The company’s founders, Aditi Bhosale Walunj and Chetan Walunj, have spent the better part of the past decade building toward this point. Repos began in 2017 with a deceptively simple but highly disruptive idea: what if fuel came to you instead of the other way around? That question led to one of India’s most visible energy-tech ventures, with Repos helping shape the doorstep fuel delivery ecosystem and working with the Government of India on the policy framework that made it viable. Over time, what started as a logistics innovation has evolved into something larger, a company increasingly positioning itself as an AI-driven energy transition infrastructure player. That evolution was on full display in Paris.

“Showcasing our Autonomous Fuelling vision here, on a day when India stands tall on the world stage, is a defining moment, not just for Repos Energy, but for every Indian entrepreneur who dares to build for the world,” said Aditi Bhosale Walunj, Founder, Repos Energy. “When we started in 2017, we never imagined it would bring us here. This is proof that when you build with conviction, the world takes notice.”

Her co-founder Chetan Walunj placed the opportunity in even broader terms. “The future of energy is autonomous, intelligent, and made in India. By combining AI, IoT, and robotics, we are not just reimagining fuel delivery, we are building the infrastructure that will power the world’s energy transition. This is Repos Energy’s commitment to Viksit Bharat, and beyond.”

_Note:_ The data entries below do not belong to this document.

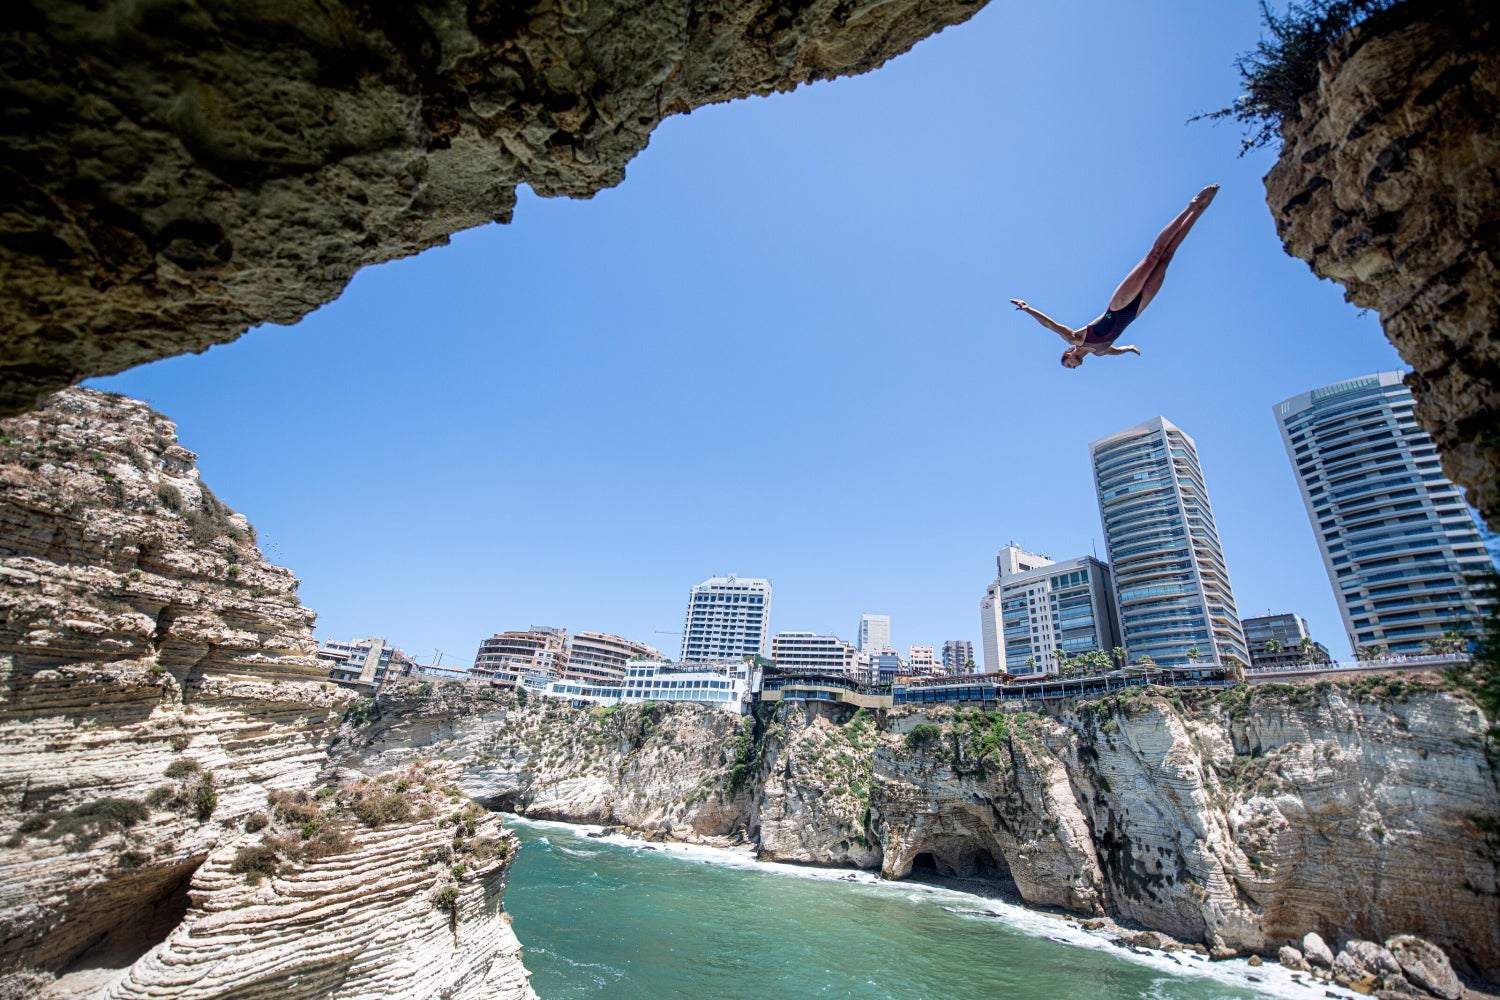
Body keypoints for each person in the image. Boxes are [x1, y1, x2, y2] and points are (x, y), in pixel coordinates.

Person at [1011, 184, 1219, 368]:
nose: (1074, 367)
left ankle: (1190, 206)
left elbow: (1051, 325)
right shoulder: (1101, 352)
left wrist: (1028, 309)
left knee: (1154, 255)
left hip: (1119, 305)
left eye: (1069, 365)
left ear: (1068, 355)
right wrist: (1129, 348)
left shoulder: (1075, 339)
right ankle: (1200, 212)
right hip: (1136, 309)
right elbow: (1117, 350)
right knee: (1166, 259)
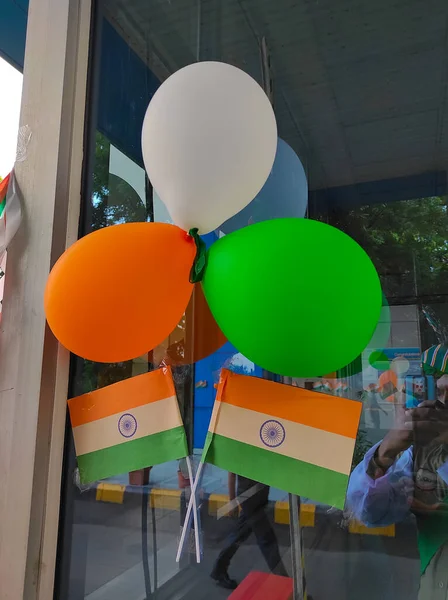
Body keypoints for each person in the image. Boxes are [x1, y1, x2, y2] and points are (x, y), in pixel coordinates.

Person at [347, 374, 448, 599]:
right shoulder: (418, 453)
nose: (443, 402)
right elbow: (370, 512)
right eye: (438, 392)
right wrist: (386, 452)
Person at [211, 473, 289, 589]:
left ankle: (219, 569)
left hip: (258, 494)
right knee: (267, 540)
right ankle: (286, 584)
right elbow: (232, 474)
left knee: (240, 533)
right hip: (250, 497)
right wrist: (232, 502)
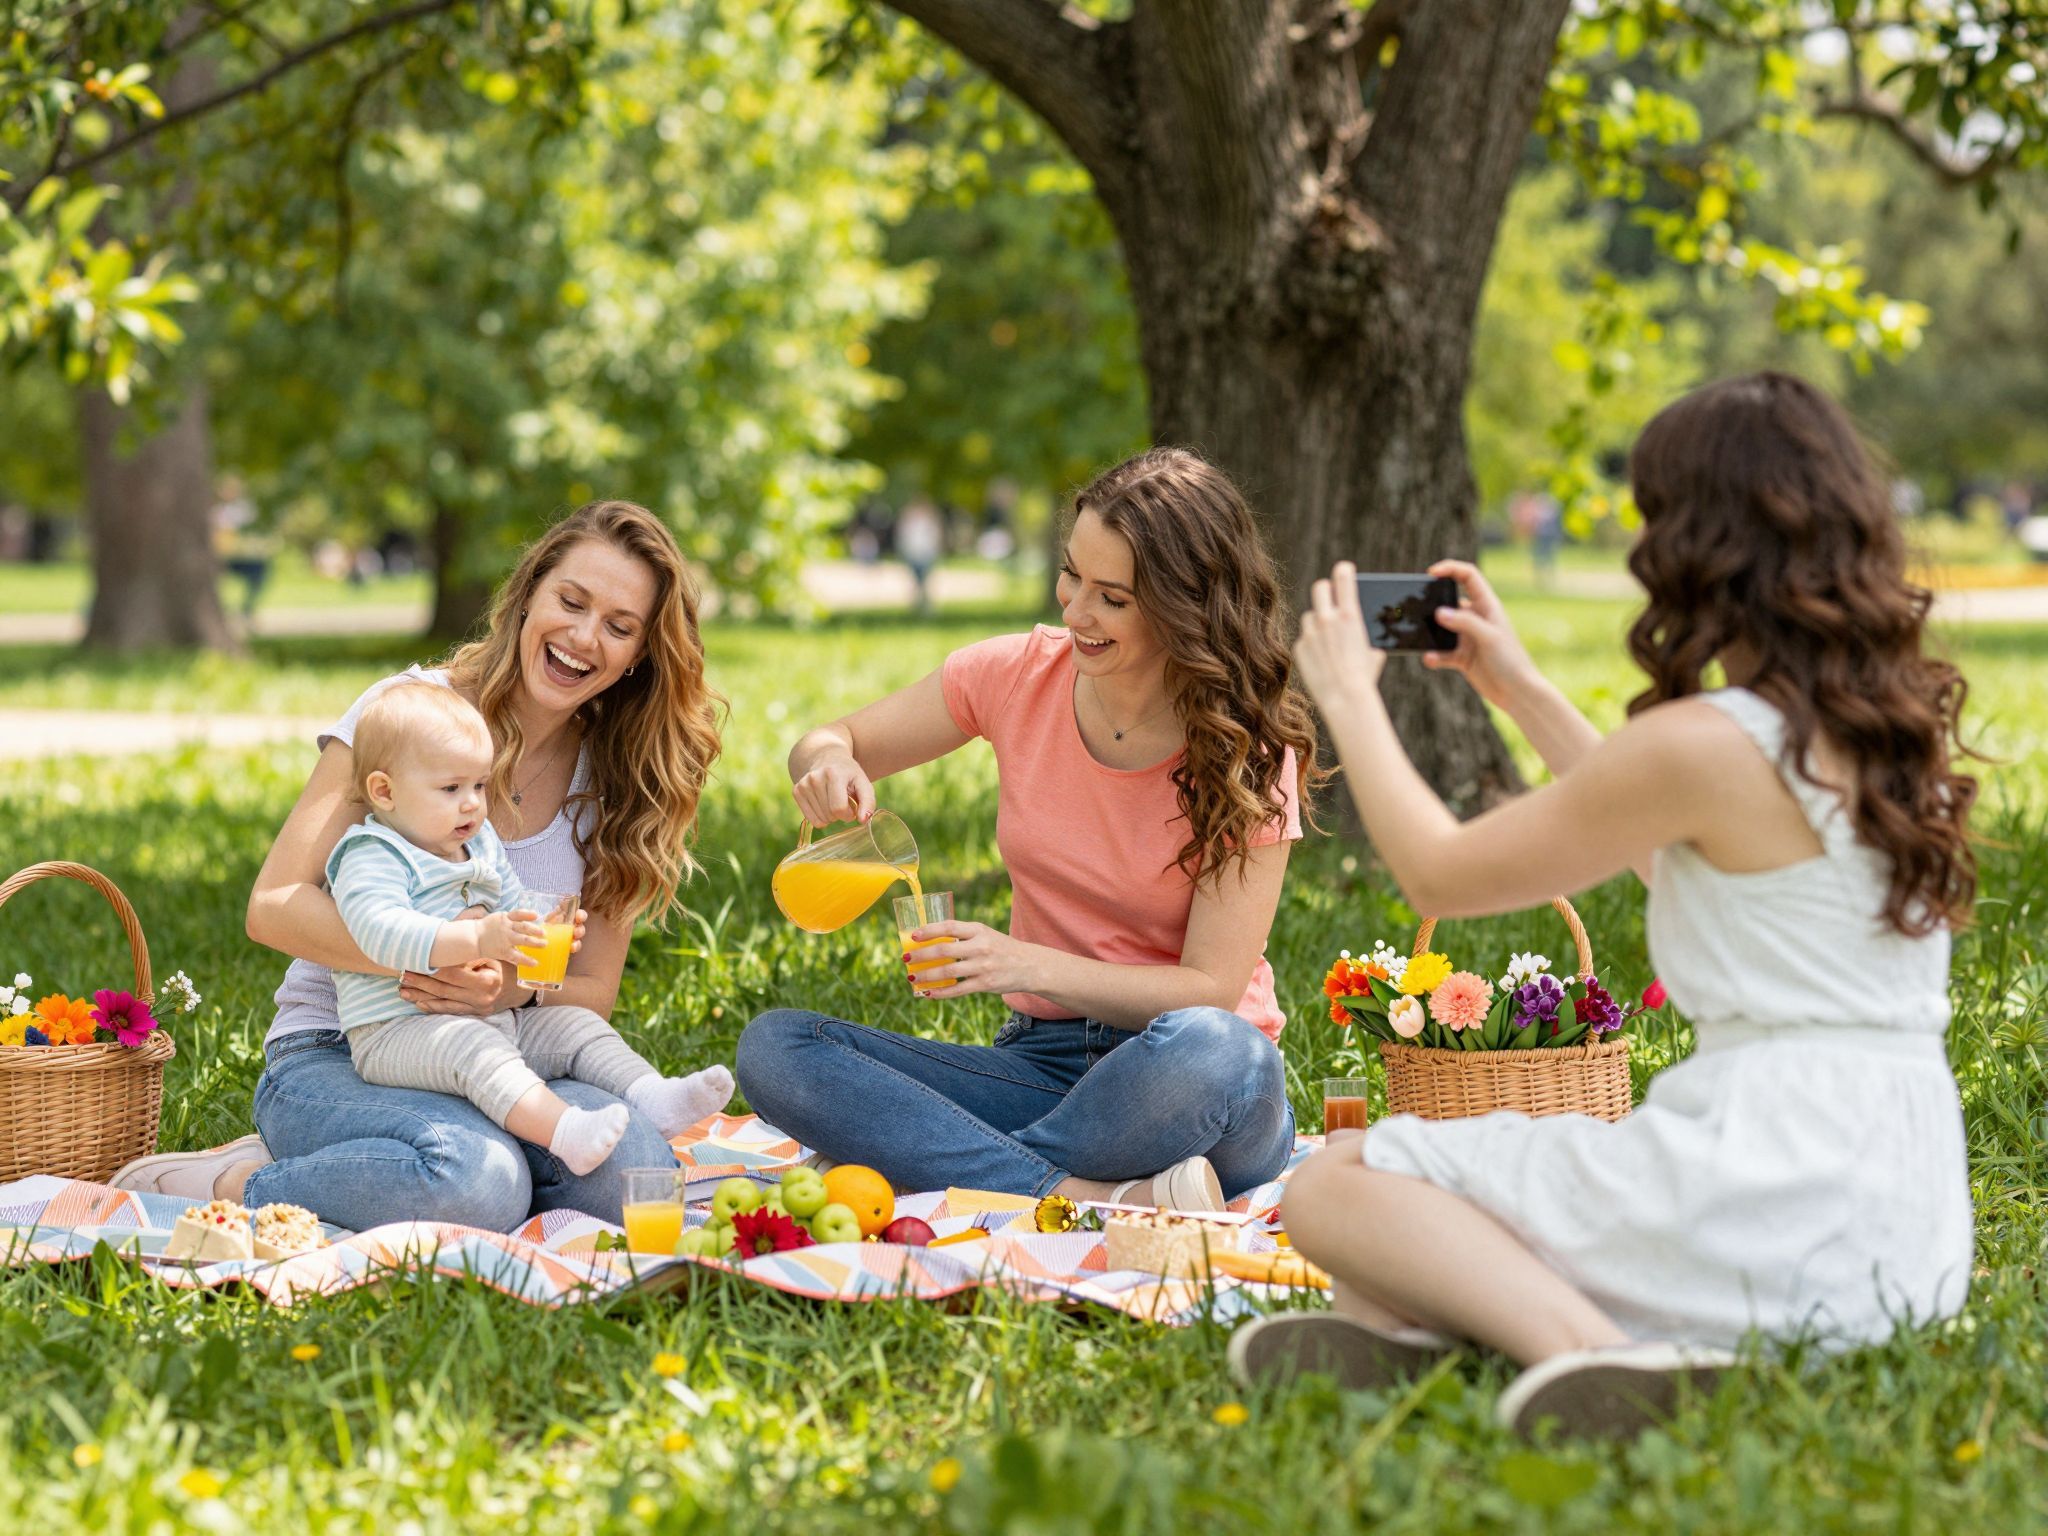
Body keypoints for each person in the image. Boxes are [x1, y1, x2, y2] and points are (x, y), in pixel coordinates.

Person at [1235, 373, 1977, 1438]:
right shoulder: (1882, 730)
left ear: (1694, 544)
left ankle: (1595, 1357)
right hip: (1902, 1235)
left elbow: (1439, 874)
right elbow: (1673, 854)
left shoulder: (1705, 744)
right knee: (1429, 1213)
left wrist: (1349, 696)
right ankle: (1432, 1330)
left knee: (1334, 1186)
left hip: (1768, 1183)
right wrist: (1517, 688)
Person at [112, 500, 726, 1230]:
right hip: (343, 1048)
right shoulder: (407, 714)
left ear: (639, 655)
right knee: (477, 1181)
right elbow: (273, 904)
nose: (584, 636)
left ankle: (408, 1165)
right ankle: (237, 1179)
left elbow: (591, 988)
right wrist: (439, 955)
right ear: (528, 594)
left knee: (636, 1174)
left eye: (619, 627)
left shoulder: (616, 778)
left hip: (509, 1051)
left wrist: (504, 991)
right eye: (570, 601)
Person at [737, 448, 1320, 1210]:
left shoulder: (1246, 752)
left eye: (1113, 598)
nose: (1076, 611)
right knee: (778, 1048)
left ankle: (949, 1162)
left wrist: (1024, 965)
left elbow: (1209, 991)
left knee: (1222, 1050)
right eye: (1072, 574)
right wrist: (827, 765)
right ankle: (1078, 1191)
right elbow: (830, 738)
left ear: (1185, 607)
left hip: (1189, 1086)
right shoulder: (1017, 675)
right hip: (1042, 1071)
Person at [327, 682, 731, 1174]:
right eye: (451, 789)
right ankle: (564, 1131)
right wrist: (477, 939)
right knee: (472, 1050)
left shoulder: (479, 843)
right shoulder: (373, 853)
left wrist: (538, 932)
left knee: (577, 1025)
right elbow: (378, 931)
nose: (472, 804)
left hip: (494, 1019)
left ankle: (652, 1096)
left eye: (479, 786)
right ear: (384, 792)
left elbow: (512, 905)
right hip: (396, 1032)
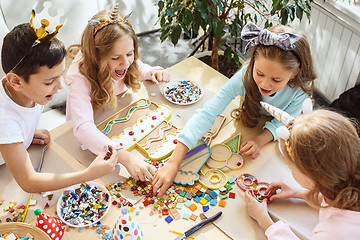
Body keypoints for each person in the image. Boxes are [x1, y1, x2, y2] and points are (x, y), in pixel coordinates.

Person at [152, 21, 317, 196]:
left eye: (276, 80)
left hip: (276, 136)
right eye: (259, 73)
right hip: (249, 118)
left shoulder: (301, 87)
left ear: (294, 74)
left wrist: (259, 140)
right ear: (253, 62)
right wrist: (173, 163)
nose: (265, 83)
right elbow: (208, 113)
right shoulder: (243, 77)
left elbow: (285, 122)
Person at [0, 20, 117, 193]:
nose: (60, 86)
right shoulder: (5, 121)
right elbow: (29, 182)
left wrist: (23, 136)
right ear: (16, 81)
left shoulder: (27, 91)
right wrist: (89, 174)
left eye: (60, 76)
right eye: (49, 82)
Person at [66, 4, 169, 182]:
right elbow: (83, 128)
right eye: (115, 58)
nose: (126, 63)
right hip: (90, 136)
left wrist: (152, 71)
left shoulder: (126, 59)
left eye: (130, 54)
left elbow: (139, 67)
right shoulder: (79, 74)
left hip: (116, 119)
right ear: (96, 56)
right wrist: (126, 158)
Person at [245, 104, 360, 239]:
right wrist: (300, 194)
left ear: (312, 179)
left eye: (290, 167)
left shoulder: (331, 232)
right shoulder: (348, 176)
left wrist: (264, 221)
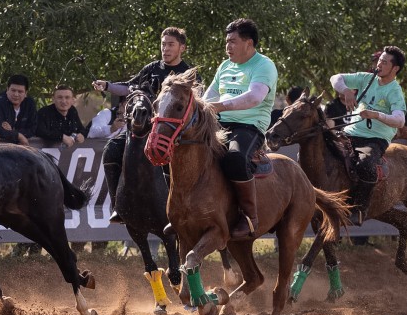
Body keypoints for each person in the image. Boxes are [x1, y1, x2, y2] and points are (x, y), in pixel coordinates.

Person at [91, 27, 195, 223]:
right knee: (111, 150)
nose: (165, 48)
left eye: (170, 44)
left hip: (172, 133)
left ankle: (179, 211)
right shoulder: (152, 68)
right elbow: (128, 86)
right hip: (144, 129)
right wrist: (106, 85)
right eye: (163, 44)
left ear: (183, 48)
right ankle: (119, 207)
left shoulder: (188, 74)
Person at [204, 18, 278, 239]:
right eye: (226, 42)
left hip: (249, 126)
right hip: (218, 123)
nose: (228, 47)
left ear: (249, 43)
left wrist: (220, 106)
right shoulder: (224, 66)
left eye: (233, 41)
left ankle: (249, 217)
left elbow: (255, 97)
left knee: (235, 158)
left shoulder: (264, 65)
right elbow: (209, 97)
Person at [330, 46, 407, 225]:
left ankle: (360, 209)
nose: (379, 64)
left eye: (385, 62)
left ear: (395, 69)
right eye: (380, 60)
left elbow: (400, 120)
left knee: (365, 165)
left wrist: (377, 115)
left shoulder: (395, 91)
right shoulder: (366, 78)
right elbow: (336, 78)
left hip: (374, 140)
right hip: (348, 133)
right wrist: (346, 90)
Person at [0, 74, 38, 145]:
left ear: (26, 93)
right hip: (3, 146)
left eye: (20, 92)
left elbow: (32, 129)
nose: (16, 94)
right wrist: (19, 136)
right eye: (13, 90)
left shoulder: (30, 104)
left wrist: (13, 131)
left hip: (23, 147)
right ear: (7, 90)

Those remarks capture the company’s ambition, but they also speak to a larger shift in India’s startup narrative. For years, Indian innovation has been celebrated for scale, speed and digital adoption. What companies like Repos are now attempting is something more infrastructure-heavy and globally consequential: building exportable deep-tech systems that sit at the crossroads of energy, automation and public utility.

Repos already brings substantial operating credibility to that ambition. The company says it has built a network of 2,500-plus fuelling partners and served more than 25,000 businesses across India. It has also drawn notable backing, including support from the late Ratan Tata, who invested in the company across two funding rounds. That combination of operational traction, policy engagement and investor validation gives weight to its latest pivot.

Its presence at VivaTech therefore felt less like a one-off showcase and more like a declaration of intent. Repos is positioning itself at the meeting point of two powerful stories: India’s emergence as a serious deep-tech nation, and the world’s search for smarter, cleaner and more efficient energy infrastructure.

If Paris was the stage, autonomous fuelling was the message. And Repos Energy made it clear that for India’s next energy chapter, the pump of the future may not look anything like the one we know today.